_Saved data entries_
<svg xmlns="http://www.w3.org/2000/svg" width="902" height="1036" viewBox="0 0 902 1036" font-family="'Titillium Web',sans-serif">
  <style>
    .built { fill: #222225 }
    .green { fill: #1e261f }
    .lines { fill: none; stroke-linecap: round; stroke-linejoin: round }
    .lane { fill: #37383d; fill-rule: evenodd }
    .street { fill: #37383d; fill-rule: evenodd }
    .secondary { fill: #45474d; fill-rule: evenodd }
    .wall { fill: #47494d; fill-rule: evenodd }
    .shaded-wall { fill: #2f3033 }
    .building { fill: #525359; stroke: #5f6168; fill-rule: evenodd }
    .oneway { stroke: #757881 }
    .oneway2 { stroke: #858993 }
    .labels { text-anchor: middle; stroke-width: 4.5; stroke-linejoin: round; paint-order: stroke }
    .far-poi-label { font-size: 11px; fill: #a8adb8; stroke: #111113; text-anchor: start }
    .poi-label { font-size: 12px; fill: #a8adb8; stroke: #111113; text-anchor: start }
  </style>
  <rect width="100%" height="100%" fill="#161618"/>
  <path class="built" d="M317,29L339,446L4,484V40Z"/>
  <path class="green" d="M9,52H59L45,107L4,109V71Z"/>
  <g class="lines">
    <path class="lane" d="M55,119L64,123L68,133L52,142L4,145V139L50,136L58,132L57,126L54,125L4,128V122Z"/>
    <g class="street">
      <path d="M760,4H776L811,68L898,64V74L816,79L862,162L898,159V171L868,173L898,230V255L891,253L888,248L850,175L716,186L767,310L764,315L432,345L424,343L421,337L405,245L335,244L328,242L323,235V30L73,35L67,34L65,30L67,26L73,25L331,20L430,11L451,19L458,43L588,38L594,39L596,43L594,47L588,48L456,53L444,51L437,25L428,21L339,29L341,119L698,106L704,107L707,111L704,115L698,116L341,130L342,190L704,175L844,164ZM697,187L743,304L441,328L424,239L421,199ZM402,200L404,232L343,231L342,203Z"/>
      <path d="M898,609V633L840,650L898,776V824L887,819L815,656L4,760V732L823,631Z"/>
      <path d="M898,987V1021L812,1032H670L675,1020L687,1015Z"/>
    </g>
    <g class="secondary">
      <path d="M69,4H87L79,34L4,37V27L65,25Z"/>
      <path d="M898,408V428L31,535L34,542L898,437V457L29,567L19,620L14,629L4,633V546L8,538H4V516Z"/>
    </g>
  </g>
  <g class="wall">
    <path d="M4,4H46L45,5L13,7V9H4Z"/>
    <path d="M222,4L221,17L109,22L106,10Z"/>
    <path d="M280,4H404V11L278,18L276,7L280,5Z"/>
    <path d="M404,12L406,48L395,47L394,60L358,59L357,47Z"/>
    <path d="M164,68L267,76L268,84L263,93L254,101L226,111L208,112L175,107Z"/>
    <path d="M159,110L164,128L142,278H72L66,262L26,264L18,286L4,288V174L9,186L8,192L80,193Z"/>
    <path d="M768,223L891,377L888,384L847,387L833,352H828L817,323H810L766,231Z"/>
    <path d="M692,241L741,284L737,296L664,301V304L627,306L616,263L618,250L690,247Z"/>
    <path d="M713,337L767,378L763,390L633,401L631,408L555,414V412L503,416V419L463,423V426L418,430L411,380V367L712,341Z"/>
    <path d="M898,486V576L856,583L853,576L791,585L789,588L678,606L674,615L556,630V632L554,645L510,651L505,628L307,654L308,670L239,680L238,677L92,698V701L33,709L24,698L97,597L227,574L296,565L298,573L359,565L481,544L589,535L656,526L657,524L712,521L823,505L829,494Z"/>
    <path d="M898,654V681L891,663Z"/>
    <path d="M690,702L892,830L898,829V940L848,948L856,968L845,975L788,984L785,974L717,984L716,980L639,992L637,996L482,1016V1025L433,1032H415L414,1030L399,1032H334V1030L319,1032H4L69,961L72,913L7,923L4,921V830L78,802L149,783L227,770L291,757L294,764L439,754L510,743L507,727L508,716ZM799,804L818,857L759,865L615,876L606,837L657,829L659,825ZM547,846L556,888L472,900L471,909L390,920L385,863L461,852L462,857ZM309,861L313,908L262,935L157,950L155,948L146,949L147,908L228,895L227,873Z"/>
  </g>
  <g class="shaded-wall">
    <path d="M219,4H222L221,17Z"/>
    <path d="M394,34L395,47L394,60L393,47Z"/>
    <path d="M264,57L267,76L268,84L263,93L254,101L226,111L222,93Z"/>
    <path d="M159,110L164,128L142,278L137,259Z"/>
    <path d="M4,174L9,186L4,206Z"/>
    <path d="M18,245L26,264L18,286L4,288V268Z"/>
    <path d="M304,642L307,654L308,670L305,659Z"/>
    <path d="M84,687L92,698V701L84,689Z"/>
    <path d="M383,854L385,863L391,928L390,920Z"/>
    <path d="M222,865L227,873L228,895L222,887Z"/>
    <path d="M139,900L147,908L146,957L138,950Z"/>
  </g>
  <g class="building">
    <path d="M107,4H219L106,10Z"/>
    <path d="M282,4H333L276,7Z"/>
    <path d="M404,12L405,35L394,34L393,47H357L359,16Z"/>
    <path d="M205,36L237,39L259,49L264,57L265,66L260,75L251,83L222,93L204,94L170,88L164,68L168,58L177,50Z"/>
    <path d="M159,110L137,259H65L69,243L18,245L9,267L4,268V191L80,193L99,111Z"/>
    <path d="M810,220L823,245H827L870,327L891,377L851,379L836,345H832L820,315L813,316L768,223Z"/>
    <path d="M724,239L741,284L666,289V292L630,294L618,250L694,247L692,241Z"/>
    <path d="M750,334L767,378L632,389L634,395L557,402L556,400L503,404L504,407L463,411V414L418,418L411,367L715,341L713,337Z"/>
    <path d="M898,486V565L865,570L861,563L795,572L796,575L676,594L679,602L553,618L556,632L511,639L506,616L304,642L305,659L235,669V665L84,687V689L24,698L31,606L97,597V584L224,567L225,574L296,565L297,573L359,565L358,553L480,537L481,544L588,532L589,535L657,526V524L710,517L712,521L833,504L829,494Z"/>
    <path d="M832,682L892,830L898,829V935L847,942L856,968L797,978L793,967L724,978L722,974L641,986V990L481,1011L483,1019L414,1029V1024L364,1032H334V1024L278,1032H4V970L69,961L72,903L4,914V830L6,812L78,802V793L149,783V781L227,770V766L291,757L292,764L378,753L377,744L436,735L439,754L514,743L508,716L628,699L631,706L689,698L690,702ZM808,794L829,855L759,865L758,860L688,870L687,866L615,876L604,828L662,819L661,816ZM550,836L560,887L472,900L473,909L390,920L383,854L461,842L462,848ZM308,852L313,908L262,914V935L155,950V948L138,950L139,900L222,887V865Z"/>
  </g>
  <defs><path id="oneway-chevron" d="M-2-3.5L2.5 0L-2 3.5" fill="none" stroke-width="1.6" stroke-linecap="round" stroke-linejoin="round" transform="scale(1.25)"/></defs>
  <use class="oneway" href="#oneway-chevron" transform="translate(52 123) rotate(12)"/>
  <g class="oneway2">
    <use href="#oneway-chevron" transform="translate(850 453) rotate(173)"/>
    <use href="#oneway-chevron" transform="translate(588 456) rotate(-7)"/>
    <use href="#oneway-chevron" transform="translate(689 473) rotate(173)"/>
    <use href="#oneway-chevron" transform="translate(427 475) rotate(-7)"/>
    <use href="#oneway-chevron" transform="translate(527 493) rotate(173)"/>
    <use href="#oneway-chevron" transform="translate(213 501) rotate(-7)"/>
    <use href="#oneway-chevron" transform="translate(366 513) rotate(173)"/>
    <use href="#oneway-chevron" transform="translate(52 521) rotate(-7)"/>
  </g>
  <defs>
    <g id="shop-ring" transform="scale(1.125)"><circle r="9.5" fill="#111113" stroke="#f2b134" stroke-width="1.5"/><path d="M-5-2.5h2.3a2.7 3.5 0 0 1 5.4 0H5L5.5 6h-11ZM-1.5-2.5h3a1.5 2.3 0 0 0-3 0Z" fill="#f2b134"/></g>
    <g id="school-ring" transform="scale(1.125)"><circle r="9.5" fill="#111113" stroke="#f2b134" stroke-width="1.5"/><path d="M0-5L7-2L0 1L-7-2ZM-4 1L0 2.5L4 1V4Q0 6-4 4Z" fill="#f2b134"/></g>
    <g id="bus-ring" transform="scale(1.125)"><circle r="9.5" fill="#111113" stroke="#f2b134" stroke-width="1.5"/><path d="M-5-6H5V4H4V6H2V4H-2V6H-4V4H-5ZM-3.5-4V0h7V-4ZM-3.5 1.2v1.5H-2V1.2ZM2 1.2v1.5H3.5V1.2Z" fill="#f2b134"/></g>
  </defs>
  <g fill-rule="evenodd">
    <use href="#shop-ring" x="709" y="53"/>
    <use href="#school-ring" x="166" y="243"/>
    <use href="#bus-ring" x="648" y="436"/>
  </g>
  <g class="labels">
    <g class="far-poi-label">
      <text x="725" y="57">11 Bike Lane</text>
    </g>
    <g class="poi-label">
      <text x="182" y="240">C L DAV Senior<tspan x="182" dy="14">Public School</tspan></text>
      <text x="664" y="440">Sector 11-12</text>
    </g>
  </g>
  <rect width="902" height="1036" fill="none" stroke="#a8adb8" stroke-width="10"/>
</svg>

_How to complete this task_
Find the word "linecap" in the data and show each line that holds it.

_Task output_
    .lines { fill: none; stroke-linecap: round; stroke-linejoin: round }
  <defs><path id="oneway-chevron" d="M-2-3.5L2.5 0L-2 3.5" fill="none" stroke-width="1.6" stroke-linecap="round" stroke-linejoin="round" transform="scale(1.25)"/></defs>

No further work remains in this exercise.